The world’s main economies are in recession while the trade tensions between the world´s greatest powers may be heading towards a different stage of the economic crisis unleashed by the appearance of COVID-19 pandemic, according to a press release from Alacero Thursday. The fall of commodity prices, the devaluation of the currencies, the United States’ protectionism and the pressure of China’s unfair prices on local production have contributed to increase the uncertainty in the region, Alacero said.
In 2019, Chinese exports to Latin America related to indirect steel trade grew 3.5 percent, reaching US$49.154 billion. The amount of Chinese steel entering the region rose 3 percent when compared to 2018, equivalent to some 7 million mt. Considering this context as well as the drive to maintain the industrialization levels of the Latin American steelmaking industry, Alacero advises local governments to impose greater control over the imports, to fight unfair trade. “After the pandemic, the trend is for the world’s steel demand to favor the countries that have enough overcapacity to resume low-cost production. Therefore, we recommend continued investments in infrastructure and consumption of the local production as ways to achieve a greater representation of Latin American steel in regional consumption”, stated Francisco Leal, Alacero’s General Director.
Brazil and Mexico are the main consumers of indirectly traded Chinese steel, corresponding to 57 percent of the total value imported by the region. In tons, this represents approximately 45 percent of the imports. Mexico, despite the low amount of imports of Chinese rolled products, was the main indirect trade market with US$17.157 billion, a growth of 5.8 percent compared to 2018. Brazil had an increase of 4.5 percent in the related expenses, reaching US$11.068 billion. The Chinese exports to Latin America of products included in the indirect steel trade reached 7 million mt in 2019. Among the incoming products that arriving in the region were cars and commercial vehicles, in a total of 1.22 million mt, representing the most significant participation in terms of dollar value (US$9.454 billion, 19 percent of the total). On the other hand, the exchange of rolled and derived products between China and Latin America fell in 2019, but in a scenario of regional loss of added value production.
The main destinations of rolled products and derived steel products shipped from China to Latin America were Chile, who received 1.2 million mt (20 percent of the region’s total), Peru (1.1 million mt, 17 percent), Central America (1 million mt, 16 percent) and Brazil (0.8 million mt, 13 percent). Overall, the region experienced a decrease of 14 percent in imports. However, the increase in the indirect trade of Chinese products with high steel content to Latin America was not enough to increase the trade deficit.
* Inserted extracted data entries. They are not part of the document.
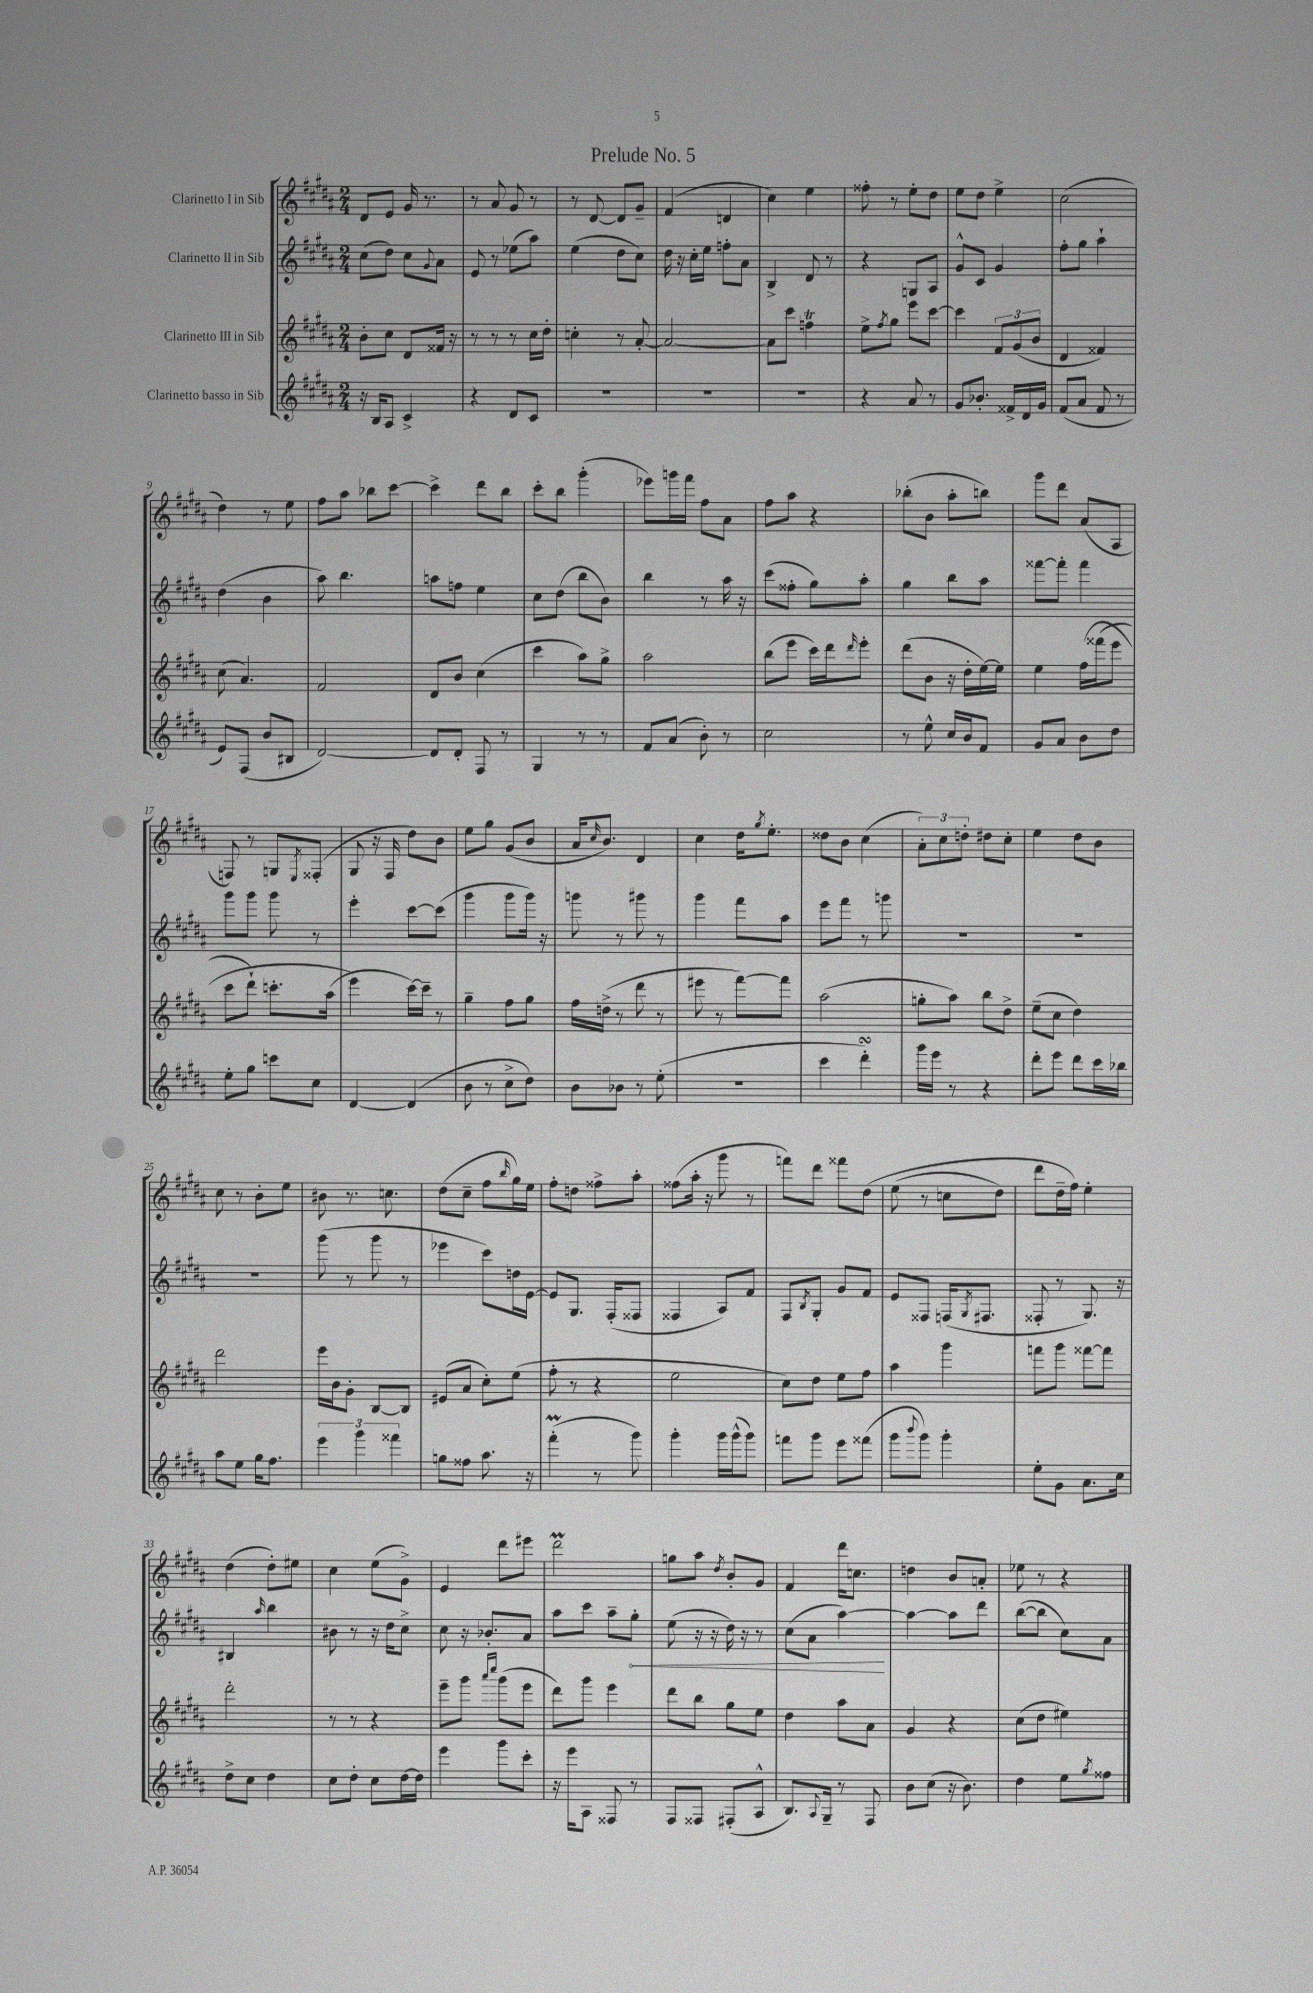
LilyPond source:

\header { title = "Prelude No. 5" }
<<
\new StaffGroup <<
\new Staff = "s0" \with { instrumentName = "Clarinetto I in Sib" } {
    \clef treble \key b \major \numericTimeSignature \time 2/4
    dis'8 e'8 gis'16 r8. |
    r8 ais'8 gis'8 r8 |
    r8 dis'8~ dis'8 gis'8-- |
    fis'4( d'4 |
    cis''4) e''4 |
    fisis''8-. r8 e''8-. dis''8 |
    e''8 dis''8 e''4-> |
    cis''2( |
    dis''4) r8 e''8 |
    fis''8 ais''8 bes''8 cis'''8~ |
    cis'''4-> dis'''8 b''8 |
    cis'''8-. b''8 gis'''4-.( |
    ees'''8) g'''16 fis'''16 fis''8 ais'8 |
    fis''8 ais''8 r4 |
    bes''8-.( b'8 ais''8-. b''8) |
    gis'''8 dis'''8 ais'8( ais8 |
    f8) r8 g8 \acciaccatura { e8 } fisis8-.( |
    gis8 r16 fis16 dis''8) b'8 |
    e''8 gis''8 gis'8( b'8 |
    ais'16 \grace { cis''16 } b'8.) dis'4 |
    cis''4 dis''16 \acciaccatura { gis''8 } e''8.-. |
    disis''8 b'8 cis''4( |
    \tuplet 3/2 { ais'8-.) cis''8 d''8-. } dis''8 cis''8-. |
    e''4 dis''8 b'8 |
    cis''8 r8 b'8-. e''8 |
    bis'8 r8. c''8. |
    dis''8( cis''8-- fis''8 \grace { b''16 } gis''16) e''16 |
    fis''8-. d''8 fisis''8-> ais''8-. |
    fisis''8( ais''16-. r16 gis'''8 r8 |
    f'''8) dis'''8 fisis'''8 dis''8\( |
    e''8( r8 c''8 dis''8) |
    dis'''8 dis''16-- fis''16\) e''4-. |
    dis''4( dis''8-.) eis''8 |
    cis''4 e''8( gis'8->) |
    e'4 dis'''8 eis'''8 |
    dis'''2\prall |
    g''8 ais''8 \acciaccatura { dis''8 } b'8-. gis'8 |
    fis'4 dis'''16 c''8. |
    d''4 b'8 a'8-. |
    ees''8 r8 r4 \bar "|." |
}
\new Staff = "s1" \with { instrumentName = "Clarinetto II in Sib" } {
    \clef treble \key b \major \numericTimeSignature \time 2/4
    cis''8( dis''8) cis''8 \appoggiatura { gis'8 } ais'8 |
    e'8 r8 ees''8( ais''8) |
    e''4( dis''8 cis''8) |
    dis''16 r16 cis''16-. e''16 f''8-. ais'8 |
    b4-> dis'8 r8 |
    r4 g8 ais8 |
    gis'8-^ cis'8 gis'4 |
    fis''8-. gis''8 ais''4-! |
    dis''4( b'4 |
    ais''8) b''4. |
    a''8 f''8 e''4 |
    cis''8 dis''8( b''8 b'8) |
    b''4 r8 ais''16 r16 |
    cis'''8( fisis''8-. gis''8) ais''8-. |
    gis''4 b''8 ais''8 |
    fisis'''8~ fisis'''8-. fisis'''4 |
    gis'''8 gis'''8 gis'''8 r8 |
    e'''4-. cis'''8~ cis'''8( |
    gis'''4 gis'''8 gis'''16) r16 |
    g'''8 r8 gis'''8 r8 |
    gis'''4 fis'''8 ais''8 |
    e'''8 fis'''8 r8 g'''8 |
    r2 |
    R2 |
    R2 |
    gis'''8( r8 gis'''8 r8 |
    ees'''4 cis'''8) d''16 e'16~ |
    e'8 gis8. fis16-.( fisis8 |
    fisis4 ais8) fis'8 |
    fis8 \acciaccatura { b8 } gis8-. gis'8 fis'8 |
    e'8 fisis8 f16( \acciaccatura { gis8 } fis8. |
    fisis8-. r8 gis8.) r16 |
    bis4 \grace { ais''16 } b''4 |
    bis'8 r8 r16 dis''16 cis''8-> |
    cis''8 r16 bes'8.-. ais'8 |
    ais''8 cis'''8 ais''8-- \once \override Hairpin.circled-tip = ##t gis''8-.\< |
    e''8( r16 r16 dis''16) r16 r8 |
    cis''8( ais'8 ais''4~\!) |
    ais''4~ ais''8 dis'''8 |
    b''8~( b''8 cis''8) ais'8 \bar "|." |
}
\new Staff = "s2" \with { instrumentName = "Clarinetto III in Sib" } {
    \clef treble \key b \major \numericTimeSignature \time 2/4
    b'8-. cis''8 dis'8 fisis'16 r16 |
    r8 r8 r8 cis''16 dis''16-. |
    c''4-. r8 ais'8~-. |
    ais'2~ |
    ais'8 cis'''8 f''4\trill |
    e''8-> \acciaccatura { fis''8 } gis''8 e'''8 cis'''8~ |
    cis'''4 \tuplet 3/2 { fis'8 gis'8( b'8 } |
    dis'4 fisis'4) |
    cis''8( ais'4.) |
    fis'2 |
    dis'8 b'8 cis''4( |
    cis'''4 ais''8) gis''8-> |
    ais''2 |
    b''8( e'''8 cis'''16) dis'''16 \grace { dis'''16 } e'''8-. |
    dis'''8( b'8 r16 dis''16-. e''16~) e''16 |
    e''4 fis''16\( fisis'''16( e'''8 |
    cis'''8 dis'''8-!) c'''8.-. ais''16( |
    e'''4\) cis'''16~) cis'''16-- r8 |
    gis''4-- fis''8 gis''8 |
    fis''16 d''16->( r8 dis'''8 r8 |
    eis'''8 r8 fis'''8~) fis'''8 |
    ais''2( |
    g''8-. ais''8) b''8 dis''8-> |
    e''8--( cis''8 dis''4) |
    dis'''2 |
    e'''16 b'16 gis'8-. b8~ b8 |
    eis'8( ais'8 cis''8-.) e''8( |
    fis''8-. r8 r4 |
    e''2 |
    cis''8) dis''8 e''8 fis''8 |
    ais''4 gis'''4 |
    f'''8 gis'''8 fisis'''8~ fisis'''8 |
    dis'''2-. |
    r8 r8 r4 |
    e'''8-- gis'''8 \grace { ais'''16 cis''''16 } gis'''8( e'''8 |
    dis'''8) gis'''8 e'''4 |
    dis'''8 b''8 gis''8 e''8 |
    dis''4 ais''8 ais'8 |
    gis'4 r4 |
    cis''8( dis''8 eis''4) \bar "|." |
}
\new Staff = "s3" \with { instrumentName = "Clarinetto basso in Sib" } {
    \clef treble \key b \major \numericTimeSignature \time 2/4
    r16 b16 ais8 cis'4-> |
    r4 dis'8 cis'8 |
    R2 |
    R2 |
    R2 |
    r4 ais'8 r8 |
    gis'8 bes'8.-. fisis'16-> dis'16 gis'16 |
    fis'8( ais'8 fis'8 r8 |
    e'8) fis8( b'8 bis8 |
    dis'2~) |
    dis'8 dis'8-. fis8 r8 |
    gis4 r8 r8 |
    fis'8 ais'8( b'8-.) r8 |
    cis''2 |
    r8 e''8-^ cis''16 b'16 fis'8 |
    gis'8 ais'8 b'8 dis''8 |
    e''8-. gis''8 c'''8 cis''8 |
    dis'4~ dis'4( |
    b'8 r8 cis''8-> dis''8) |
    b'8 bes'8 r8 e''8-.( |
    R2 |
    cis'''4 dis'''4-.\turn) |
    gis'''16 e'''16 r8 r4 |
    dis'''8-. e'''8 dis'''8 cis'''16 bes''16 |
    ais''8 e''8 gis''16 fis''8. |
    \tuplet 3/2 { e'''4 gis'''4 fisis'''4 } |
    g''8 fisis''8 ais''8. r16 |
    fis'''4-.\prall( r8 gis'''8) |
    gis'''4-. gis'''16 gis'''16-^( gis'''8) |
    f'''8 gis'''8 e'''8 fisis'''8( |
    gis'''8 \appoggiatura { b'''8 } gis'''8) gis'''4-. |
    e''8-. gis'8 ais'8. cis''16 |
    dis''8-> cis''8 dis''4 |
    cis''8 dis''8-. cis''8 dis''16~ dis''16 |
    e'''4 gis'''8 cis'''8-. |
    r16 e'''16 ais8 fisis8 r8 |
    fis8 fisis8 fis8-.( ais8-^ |
    b8.) \appoggiatura { ais8 } gis16-- r8 fis8 |
    b'8 cis''8( r16 b'8.) |
    dis''4 e''8 \acciaccatura { gis''8 } fisis''8 \bar "|." |
}
>>
>>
Therefore, the exchange of rolled and derived products between China and Latin America suffered a strong downturn, even though the total steel imports by Latin America from China, which includes rolled products (long steel products, flat steel and seamless tubes) and derived products (wires and welded tubes), reached 0.018 million mt, 56 percent more than in 2018 (0.012 million mt).
The trade balance of Latin American rolled products, which in 2018 presented a deficit of US$5.493 billion, registered a deficit of US$4.421 billion in 2019, 20 percent less due to the reduction of Chinese imports. The trade balance, together with the reindustrialization process, may be attained with the increase of local consumption and expansion of installed capacity.
Imports represented 35 percent of the region’s consumption in 2019, of which 25 percent were due to China. This represents a decrease of 11 percent in the representativeness of Chinese imports in the apparent consumption of the Latin American rolled products. Despite the decline in trading prices, due to the tax incentives given to the industry, China managed to keep a greater flexibility in the trade negotiations at unfair prices.
In 2019, there were 74 active anti-dumping actions regarding the steel industry in Latin America, 14 percent more than what was previously reported (65), and of these 50 were against China (42 were filed before 2018). This demonstrates the joint efforts of the countries in the region in 2019 to define the Latin American trade defense were steel is concerned. Mexico and Brazil were the countries in Latin America that most filed charges against China in 2019: of the 50 active cases, 18 were filed in Mexico and 18 in Brazil, jointly representing 72 percent of the total number of claims against China in Latin America. However, it is important to highlight the efforts being made by Colombia to protect its trade borders, going from 3 anti-dumping actions in 2018 to 8 in 2019, which is an increase of 167 percent.
In a period of global trade uncertainty, Alacero said it recommends valuing trade between Latin American countries to minimize risks. The best path is to apply the raw material to manufacturing products of added value in the local industry, which requires an increase in the regional production capacity, Alacero said. Studies by the Inter-American Development Bank (IADB) indicate that closing the infrastructure gap in the region would require annual investments of 2.5 percent of the Latin American GDP (US$150 billion) for at least a decade and a half, in sectors related to the production/distribution of energy, transportation, telecommunication and construction.